The biggest casualty of the seeking out of security and the pursuit of a religious identity, intended to enhance one’s sense of security but actually working to weaken it, is the third element of an impossible trinity, which is creativity.

Following one’s creativity requires the individual to leave the comfort of security and abandoning the restrictive bonds of community-based identity to accept a new life. The politics of governance in Kerala may have given fresh lease to the reactionary yearnings for security and identity.

Communism

Here, the Left parties have defined their raison d’etre as bringing security to the working class.

If this is Communism, it certainly was not how it was practised in the Soviet Union where the workers were expected to contribute to the building of a brave new world. Production was central to this idea of communism, and the hammer and the sickle more than the mere symbols they have been reduced to in the tropics.

On the other hand, the Congress, which has cobbled together a coalition of parties of which some are openly sectarian, have given legitimacy to the manufacturers of difference based on religious identity.

A sham secularism is now purveyed, providing an umbrella for religious groups and business interests who influence the governance process and sabotage the common good.

Creativity beckons

Creativity beckons more than ever to Kerala at this juncture when violence has assumed a shocking presence in the public domain.

The State is now known in the country for the violence committed against both humans and animals.
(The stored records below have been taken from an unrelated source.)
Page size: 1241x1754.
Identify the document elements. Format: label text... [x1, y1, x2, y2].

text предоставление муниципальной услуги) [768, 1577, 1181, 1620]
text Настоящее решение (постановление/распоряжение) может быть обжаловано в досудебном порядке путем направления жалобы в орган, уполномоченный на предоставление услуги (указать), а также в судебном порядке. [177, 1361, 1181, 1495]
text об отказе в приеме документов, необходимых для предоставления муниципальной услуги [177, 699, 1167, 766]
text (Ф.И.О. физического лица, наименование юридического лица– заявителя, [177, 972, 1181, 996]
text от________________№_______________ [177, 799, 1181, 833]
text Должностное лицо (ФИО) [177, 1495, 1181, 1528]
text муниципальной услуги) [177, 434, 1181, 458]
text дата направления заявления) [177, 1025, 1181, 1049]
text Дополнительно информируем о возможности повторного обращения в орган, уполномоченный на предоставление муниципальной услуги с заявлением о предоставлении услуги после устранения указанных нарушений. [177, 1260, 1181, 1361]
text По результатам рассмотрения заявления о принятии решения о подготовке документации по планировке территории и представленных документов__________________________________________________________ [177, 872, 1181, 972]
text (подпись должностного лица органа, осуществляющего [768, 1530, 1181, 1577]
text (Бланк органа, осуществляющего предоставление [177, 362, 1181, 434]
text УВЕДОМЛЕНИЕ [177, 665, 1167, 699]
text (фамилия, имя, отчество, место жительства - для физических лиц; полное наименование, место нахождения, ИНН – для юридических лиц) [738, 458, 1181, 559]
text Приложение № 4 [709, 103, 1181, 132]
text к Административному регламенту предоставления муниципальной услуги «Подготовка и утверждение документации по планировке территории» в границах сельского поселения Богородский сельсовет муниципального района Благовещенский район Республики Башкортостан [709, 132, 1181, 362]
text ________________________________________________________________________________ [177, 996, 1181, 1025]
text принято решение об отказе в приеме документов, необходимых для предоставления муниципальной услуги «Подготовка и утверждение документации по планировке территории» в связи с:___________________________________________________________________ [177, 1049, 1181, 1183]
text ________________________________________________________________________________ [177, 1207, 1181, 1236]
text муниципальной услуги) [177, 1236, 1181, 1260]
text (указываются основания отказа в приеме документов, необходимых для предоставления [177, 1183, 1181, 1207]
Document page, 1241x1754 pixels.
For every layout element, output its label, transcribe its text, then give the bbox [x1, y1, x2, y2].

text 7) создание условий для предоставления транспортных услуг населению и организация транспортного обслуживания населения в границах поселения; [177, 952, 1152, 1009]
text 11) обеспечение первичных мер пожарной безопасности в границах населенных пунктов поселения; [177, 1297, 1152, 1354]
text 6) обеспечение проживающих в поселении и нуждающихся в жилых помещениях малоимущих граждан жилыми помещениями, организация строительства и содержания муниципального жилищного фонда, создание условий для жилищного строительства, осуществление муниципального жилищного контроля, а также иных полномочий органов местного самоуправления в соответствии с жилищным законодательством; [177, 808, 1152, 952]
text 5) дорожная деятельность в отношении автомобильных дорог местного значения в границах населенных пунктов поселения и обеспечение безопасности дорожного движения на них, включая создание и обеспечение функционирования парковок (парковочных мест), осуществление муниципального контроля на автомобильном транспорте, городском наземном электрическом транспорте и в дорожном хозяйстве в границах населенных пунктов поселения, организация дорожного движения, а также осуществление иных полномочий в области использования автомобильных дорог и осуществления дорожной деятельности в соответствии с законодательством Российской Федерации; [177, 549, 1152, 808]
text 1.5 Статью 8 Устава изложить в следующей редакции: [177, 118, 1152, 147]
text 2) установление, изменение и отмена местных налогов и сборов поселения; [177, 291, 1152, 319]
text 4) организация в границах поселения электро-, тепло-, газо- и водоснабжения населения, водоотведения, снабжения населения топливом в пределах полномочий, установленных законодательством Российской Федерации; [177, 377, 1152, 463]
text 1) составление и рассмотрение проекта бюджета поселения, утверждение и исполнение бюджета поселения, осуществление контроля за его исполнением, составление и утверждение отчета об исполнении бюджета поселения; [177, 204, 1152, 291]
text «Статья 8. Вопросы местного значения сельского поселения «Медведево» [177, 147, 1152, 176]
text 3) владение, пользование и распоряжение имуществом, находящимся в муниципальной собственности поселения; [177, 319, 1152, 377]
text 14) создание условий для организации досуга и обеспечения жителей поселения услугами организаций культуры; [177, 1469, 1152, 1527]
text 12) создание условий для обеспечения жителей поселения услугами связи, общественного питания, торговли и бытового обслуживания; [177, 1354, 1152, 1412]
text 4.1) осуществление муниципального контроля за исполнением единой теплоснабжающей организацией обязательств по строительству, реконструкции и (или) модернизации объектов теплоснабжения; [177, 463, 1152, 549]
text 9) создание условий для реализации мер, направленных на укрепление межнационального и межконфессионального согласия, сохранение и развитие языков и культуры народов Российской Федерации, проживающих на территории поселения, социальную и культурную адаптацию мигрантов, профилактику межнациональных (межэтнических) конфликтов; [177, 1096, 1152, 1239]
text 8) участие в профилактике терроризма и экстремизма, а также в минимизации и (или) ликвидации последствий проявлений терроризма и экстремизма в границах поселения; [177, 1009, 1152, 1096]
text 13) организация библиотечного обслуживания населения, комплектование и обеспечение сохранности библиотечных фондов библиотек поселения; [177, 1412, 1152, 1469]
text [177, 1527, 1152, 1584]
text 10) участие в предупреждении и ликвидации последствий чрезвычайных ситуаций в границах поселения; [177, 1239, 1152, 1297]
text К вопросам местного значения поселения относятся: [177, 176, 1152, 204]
As pointed out by Mr. Sen, attaining human development does not require authoritarianism and neither does social transformation require violence. Land reforms in Kerala may have been more successful as a means to social rather than economic transformation, but were achieved without violence.

Political arguments

Political arguments for the necessity of violence today when most hierarchies have been dissolved are not credible. Though in the first instance violence in a democracy may be seen as a failure of public policy, ultimately it comes to a failure of the imagination.

When directed against political rivals, it only reflects insecurity. When directed against animals, as seen recently in the violent public parading of killed dogs, it only reflects a brutalisation. Genuinely democratic cultures do not tolerate violence.

They find ways of creatively surmounting their challenges.

Ironically, Kerala’s most creative moment may have been when it was yet the imaginary that determined the radical changes that followed. After the 1950s, Kerala has remained mostly in slumber.

To build the next Nava Keralam, we must recover the spirit at her birth. Then people had come together driven by creativity, without the burden of identity, disdainful of their security.